Slaves, obey your owners, with fear and trembling, as though they were Christ. When you serve them, you are serving God.
The Torah isn't any better on the issue of slavery, of course. Abraham, for example, whom Jews, Christians and Muslims alike recognize as the first person to worship God and their patriarch of all of their faiths, had 318 slaves. Genesis 14:14. The Torah also explains that the children of a female slave belong to her master even if her master has allowed her to marry someone else. Exodus 21:4. It also provides that a man may sell his daughter into slavery and if she doesn't please her new master she should be sold again to a foreign land. Exodus 21:7-8. Similarly, Biblical law set forth in the Torah provides that if a man beats his slave so badly that the slave dies after a day or two, this should be punished because his slave is his property. Exodus 21:20-21.

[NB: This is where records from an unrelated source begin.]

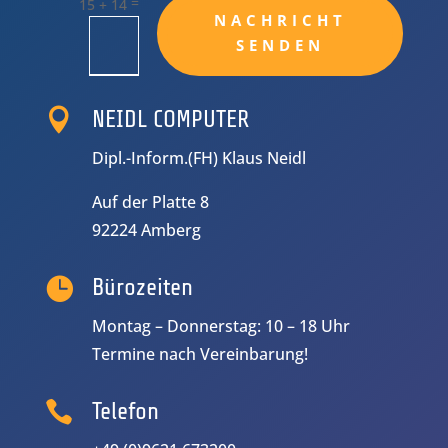
=
15 + 14
Alternative:
NACHRICHT
SENDEN

NEIDL COMPUTER
Dipl.-Inform.(FH) Klaus Neidl
Auf der Platte 8
92224 Amberg

Bürozeiten
Montag – Donnerstag: 10 – 18 Uhr
Termine nach Vereinbarung!

Telefon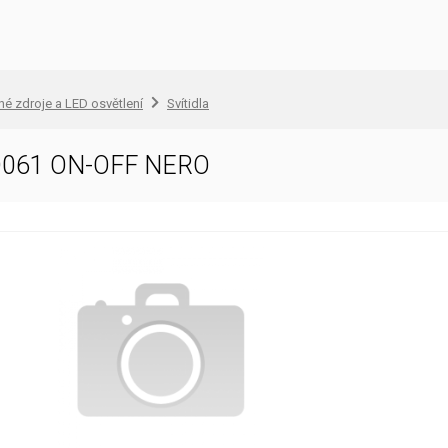
lné zdroje a LED osvětlení
Svítidla
D061 ON-OFF NERO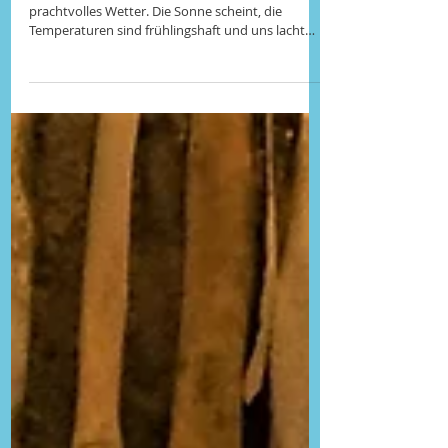
Valdepeñas
Am kommenden Tag erwartet uns wiederum
prachtvolles Wetter. Die Sonne scheint, die
Temperaturen sind frühlingshaft und uns lacht
ein...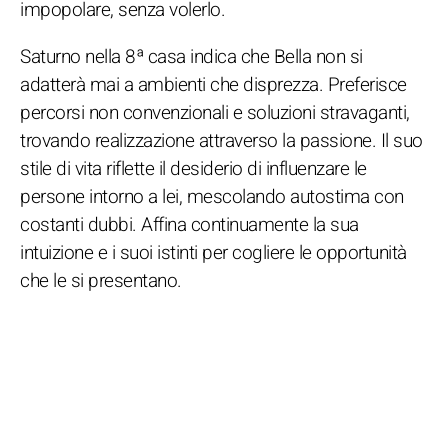
impopolare, senza volerlo.
Saturno nella 8ª casa indica che Bella non si
adatterà mai a ambienti che disprezza. Preferisce
percorsi non convenzionali e soluzioni stravaganti,
trovando realizzazione attraverso la passione. Il suo
stile di vita riflette il desiderio di influenzare le
persone intorno a lei, mescolando autostima con
costanti dubbi. Affina continuamente la sua
intuizione e i suoi istinti per cogliere le opportunità
che le si presentano.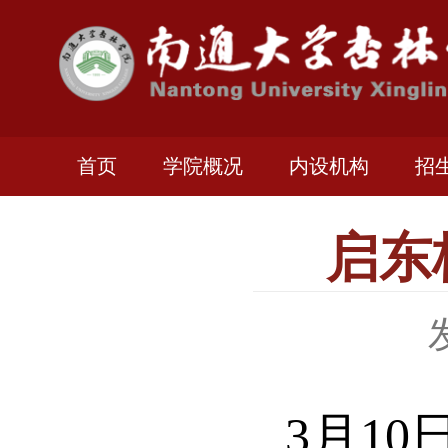
首页
学院概况
内设机构
招
启东
3月1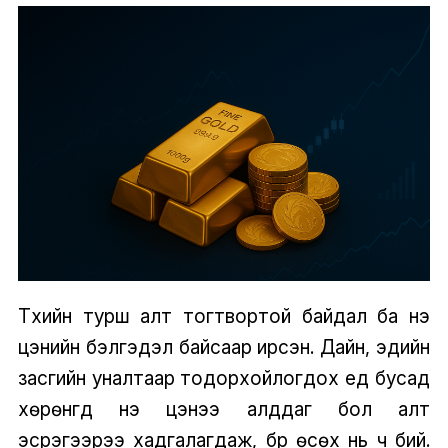
Түүхийн турш алт тогтвортой байдал ба үнэ
цэнийн бэлгэдэл байсаар ирсэн. Дайн, эдийн
засгийн уналтаар тодорхойлогдох үед бусад
хөрөнгүүд үнэ цэнээ алддаг бол алт
эсрэгээрээ хадгалагдаж, бүр өсөх нь ч бий.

The post-Jesus part of the Bible certainly isn't a fan of gender equality in marriage (or outside of marriage, for that matter) either.

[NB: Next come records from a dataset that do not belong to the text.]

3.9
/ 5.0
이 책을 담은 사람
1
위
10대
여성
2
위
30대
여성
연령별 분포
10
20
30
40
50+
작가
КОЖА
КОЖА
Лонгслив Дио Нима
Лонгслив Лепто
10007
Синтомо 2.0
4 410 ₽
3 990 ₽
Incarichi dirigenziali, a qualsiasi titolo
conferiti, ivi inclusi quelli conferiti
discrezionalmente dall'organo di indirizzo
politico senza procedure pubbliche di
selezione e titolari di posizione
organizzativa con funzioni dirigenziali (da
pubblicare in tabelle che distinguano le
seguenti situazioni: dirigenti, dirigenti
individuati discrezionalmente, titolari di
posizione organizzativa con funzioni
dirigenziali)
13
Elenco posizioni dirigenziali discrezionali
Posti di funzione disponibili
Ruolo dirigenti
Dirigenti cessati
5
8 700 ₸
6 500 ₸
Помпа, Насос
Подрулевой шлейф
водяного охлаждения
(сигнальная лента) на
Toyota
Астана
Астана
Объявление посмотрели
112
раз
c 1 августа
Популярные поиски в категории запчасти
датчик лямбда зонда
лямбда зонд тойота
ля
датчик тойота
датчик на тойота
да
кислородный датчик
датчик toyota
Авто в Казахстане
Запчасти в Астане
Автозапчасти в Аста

Consider, for example, Ephesians 5:22-24 and 5:33 (part), which I was reading today to provide context for one of my Christian friend's Bible citation from the same New Testament epistle, which states:
Wives, submit to you husbands, as you would to God. Because the husband is the head of the wife, as Christ is the head of the church. So wives must obey their husbands in everything. . . . let every woman revere her husband.

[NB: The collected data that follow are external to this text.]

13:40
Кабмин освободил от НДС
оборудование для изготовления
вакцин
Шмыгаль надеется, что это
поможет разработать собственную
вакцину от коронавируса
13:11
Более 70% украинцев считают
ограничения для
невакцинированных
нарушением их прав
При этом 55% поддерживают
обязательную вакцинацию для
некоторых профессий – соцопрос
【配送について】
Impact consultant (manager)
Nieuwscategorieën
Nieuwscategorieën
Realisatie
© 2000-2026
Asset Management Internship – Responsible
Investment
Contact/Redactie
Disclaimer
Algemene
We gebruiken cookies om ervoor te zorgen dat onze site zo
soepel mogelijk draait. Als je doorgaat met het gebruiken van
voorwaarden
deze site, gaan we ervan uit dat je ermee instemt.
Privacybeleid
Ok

The Torah's take on marriage itself, of course, is also more than a little bit off.
Consider, for example, the marriage of Abraham and Sarah, his half-sister, which God blesses, even though God later condemns incestuous marriages, which is discussed, for example, in Genesis 12:13, 16:1-6, 17:15-16, 21:10-14. Sarah can't manage to get pregnant, so she tells her husband to have sex with her handmaid, Hagar, whenever he wants and to have children through her, which he successfully does. Sarah, however, gets jealous when Abraham does what his wife told him to do, causing Sarah to treat Hagar so harshly that Hagar flees their home. Once Sarah manages to give birth to Isaac on her own, however, Sarah cast out Hagar (now described as a "bondwoman") and Abraham's eldest son with Hagar, Ishmael, so Abraham takes them into the wilderness to die.
Four decades or so later, I am led to the same conclusions and wonder why more people don't react the same way. Indeed, the further away you get from being a church goer who hears these passages and the doctrines woven from them on a weekly basis, the more absurd they seem.
The Disconnect Between Scripture And Lived Culture
One of the wonders of the fact that the Bible is a written document is that practices from the Iron Age and Antiquity are frozen in time, with God's sacred stamp of approval. And, one of the wonders of lived religion is how billions of people have no problem collectively and selectively ignore these facts, and yet claim that their scriptures are a source of absolute unchanging truth.